Single by France Gall

from the album Paris, France
- B-side: "La Chanteuse qui a tout donné"
- Released: June 1980
- Length: 4:30
- Label: Atlantic Records
- Songwriter: Michel Berger
- Producer: Michel Berger

France Gall singles chronology
| "Besoin d'amour" (1978) | "Il jouait du piano debout" (1980) | "Bébé comme la vie" (1980) |

= Il jouait du piano debout =

1980 single by France Gall

"Il jouait du piano debout" is a song by French singer France Gall from her tenth studio album Paris, France. Written and produced by Michel Berger, it was released as the album's lead single in June 1980 by Atlantic Records. The single was a major commercial success. It reached number one on the French singles chart and became one of Gall's best-selling releases, with over 800,000 copies sold.

== Composition and lyrics ==
The song is structured around a pop-rock arrangement with a strong rhythmic drive and a prominent piano line. Its lyrics celebrate individuality and nonconformity through the portrait of a musician who plays the piano standing up – a gesture which, to the singer, symbolises his freedom, authenticity and resistance to social norms.

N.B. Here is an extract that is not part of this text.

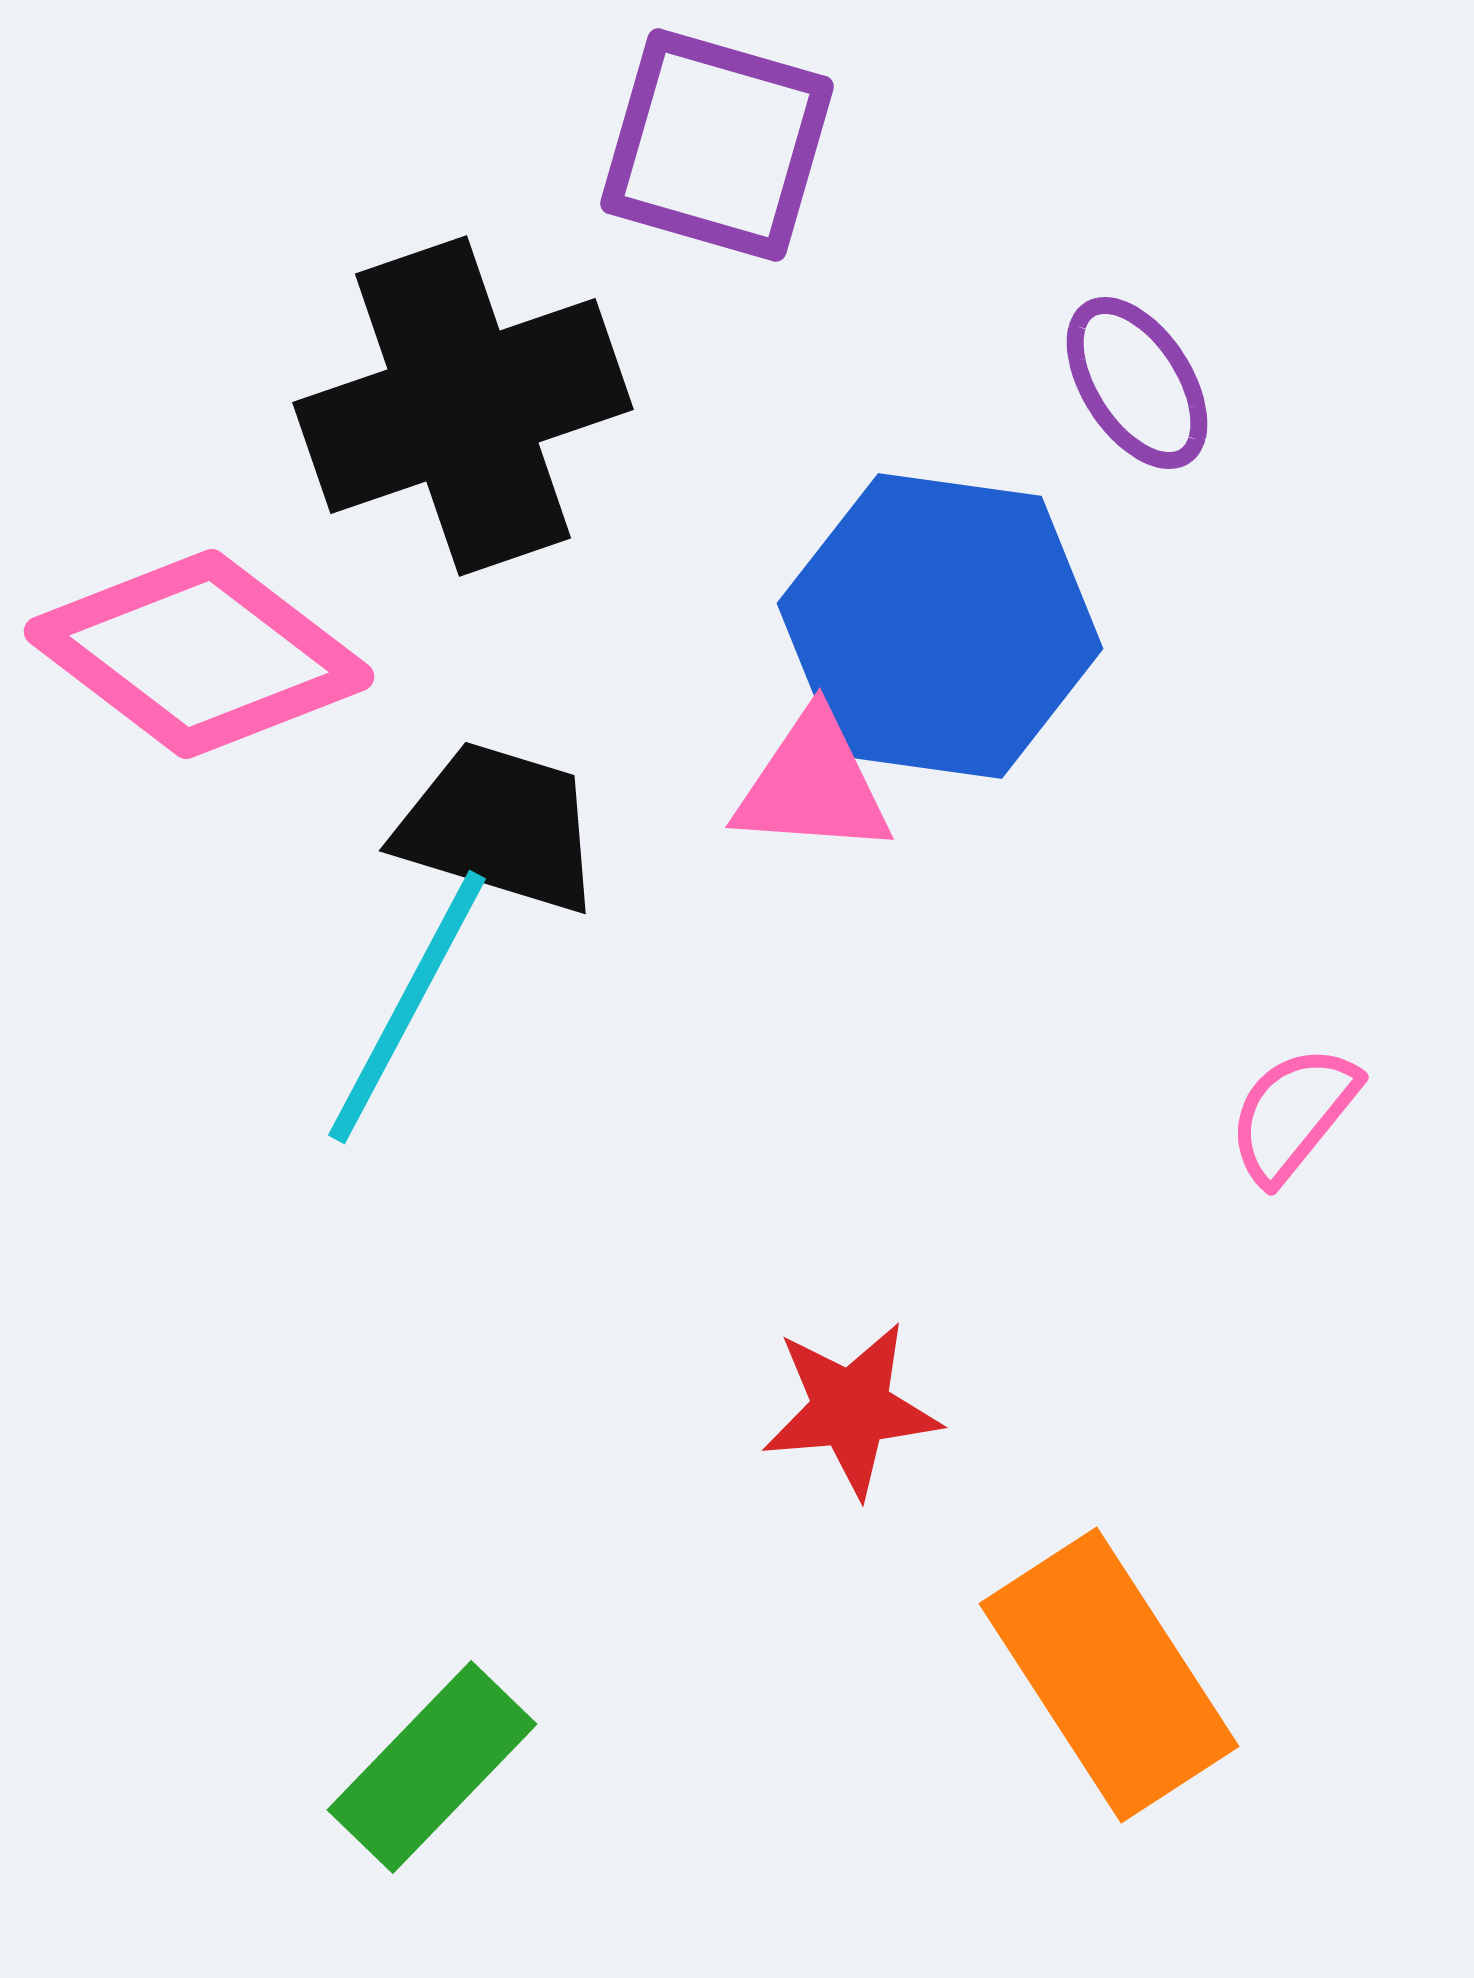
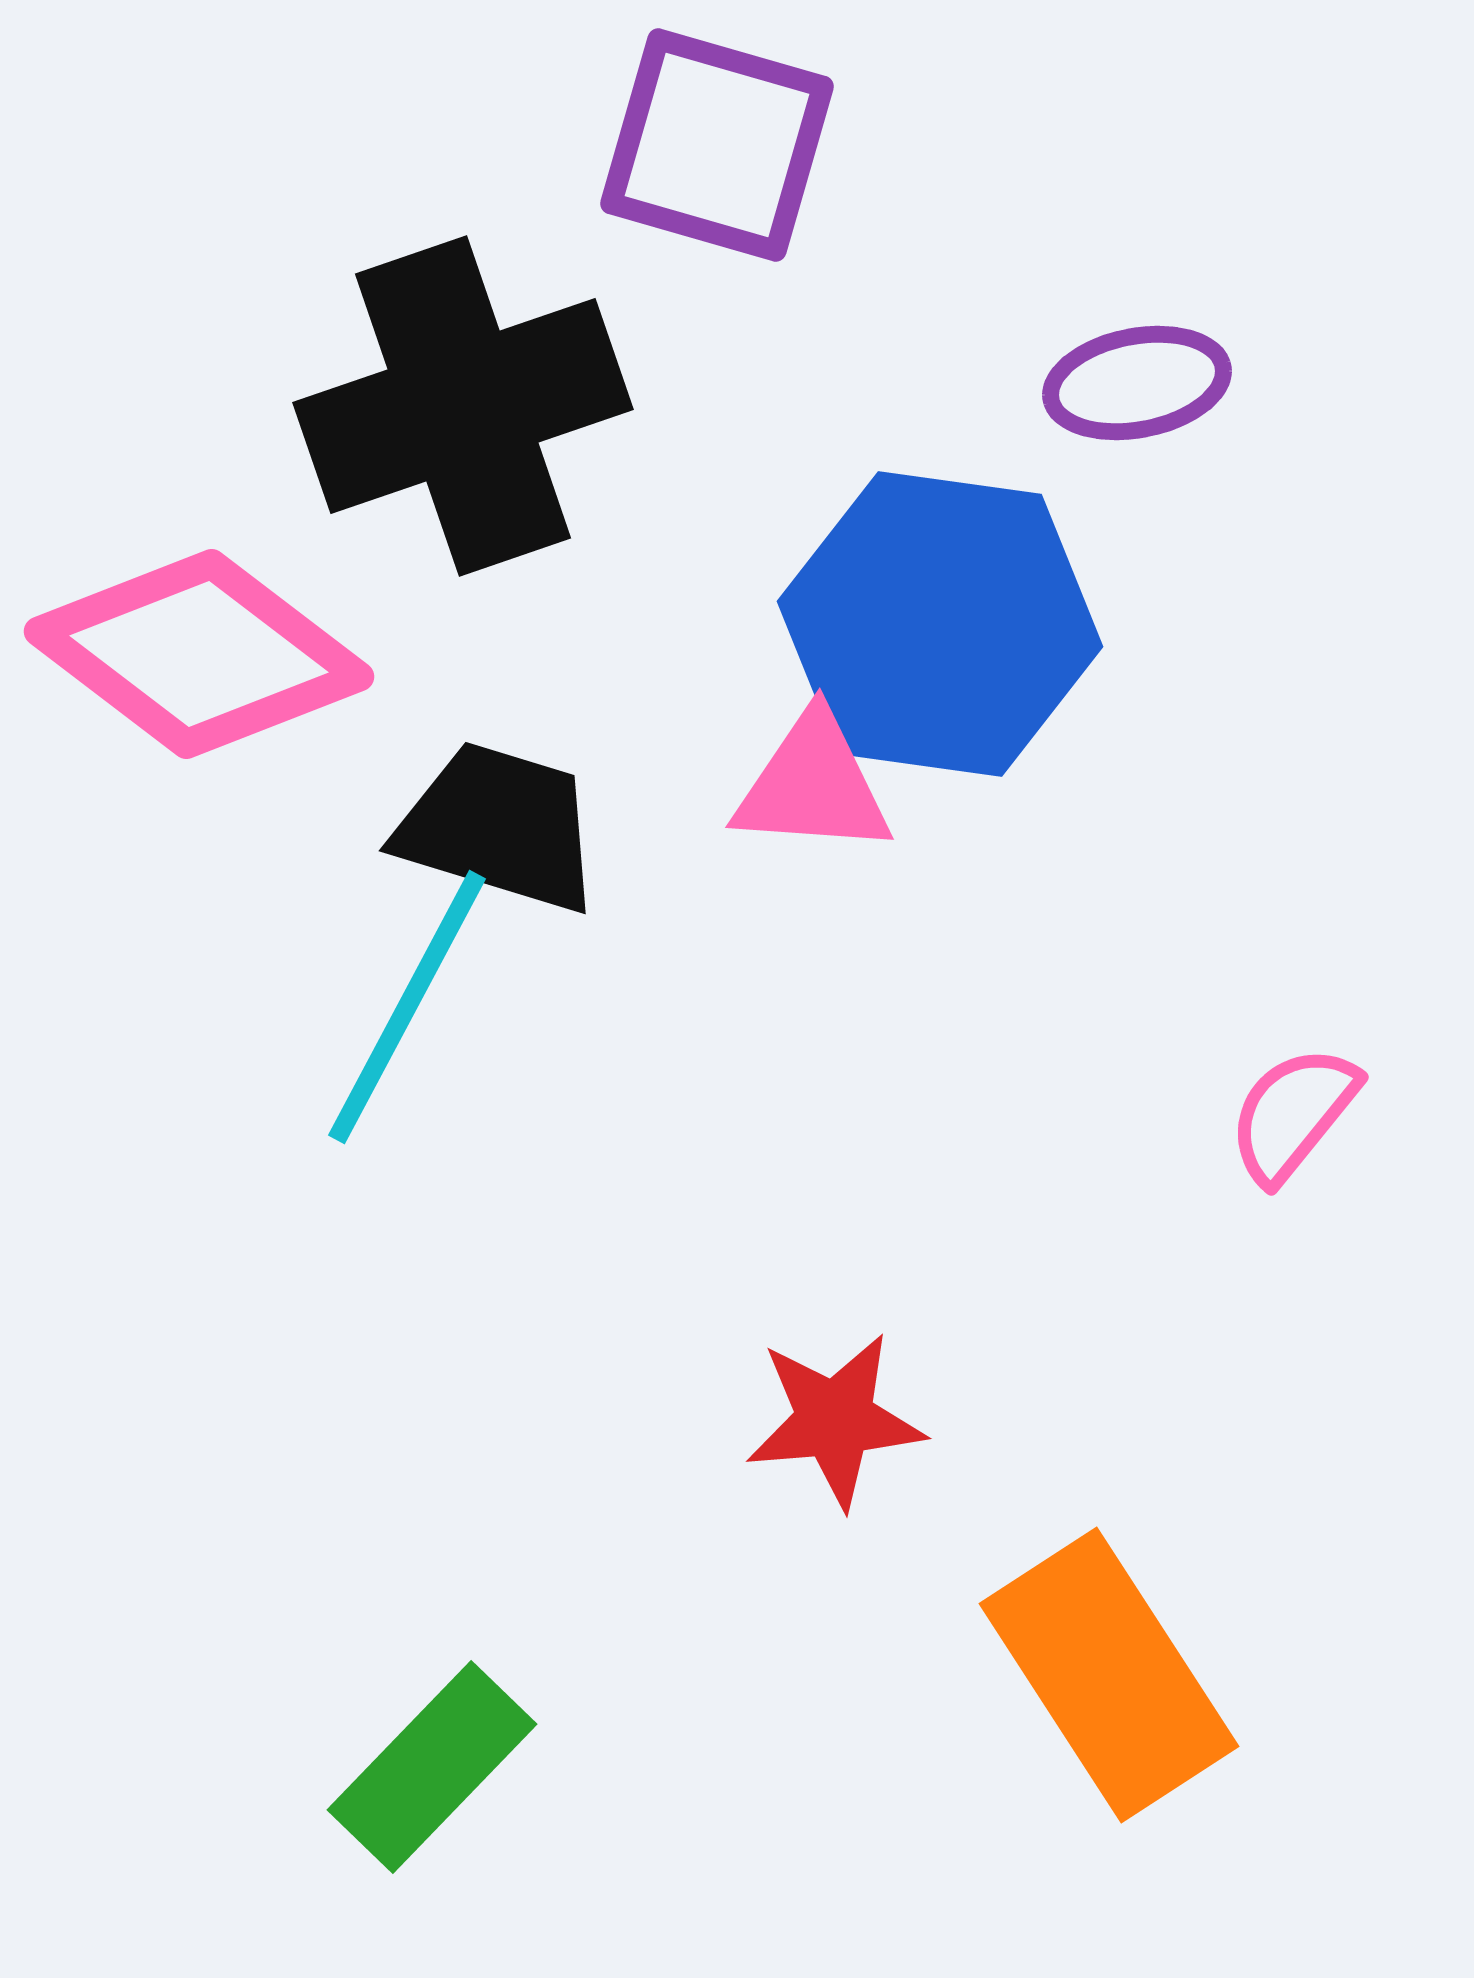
purple ellipse: rotated 68 degrees counterclockwise
blue hexagon: moved 2 px up
red star: moved 16 px left, 11 px down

Although the lyrics never explicitly name the pianist, the song was widely understood as a tribute to British singer and pianist Elton John, possibly referencing his 1979 concerts in the Soviet Union. This theory was supported by claims that John allegedly agreed to collaborate with Gall on the 1981 duets "Les Aveux" and "Donner pour donner" because he felt flattered at being the subject of her recent hit. Michel Berger and France Gall later dismissed this interpretation, explaining in interviews that the song's true inspiration had been American rock pianist Jerry Lee Lewis, whose fiery, unconventional performance style had left a strong impression on Berger.

== Track listing ==
7-inch single
1. "Il jouait du piano debout" – 4:30
2. "La Chanteuse qui a tout donné" – 2:40

== Charts ==

===Weekly charts===

| Chart (1980) | Peak position |
|---|---|
| France | 1 |
| Netherlands (Dutch Top 40) | 22 |
| Netherlands (Single Top 100) | 26 |

| Chart (2018) | Peak position |
|---|---|
| France (SNEP) | 57 |
| Switzerland (Schweizer Hitparade) | 77 |

===Year-end charts===

| Chart (1980) | Position |
|---|---|
| France | 6 |

== Notable covers ==
- In 1981, a Japanese-language cover of the song, titled "Gin no Yubiwa" (銀の指輪), was released by Yumi Seino.
- In 1991, a Spanish-language cover of the song, titled "Justo en el momento", was released by Sasha Sokol.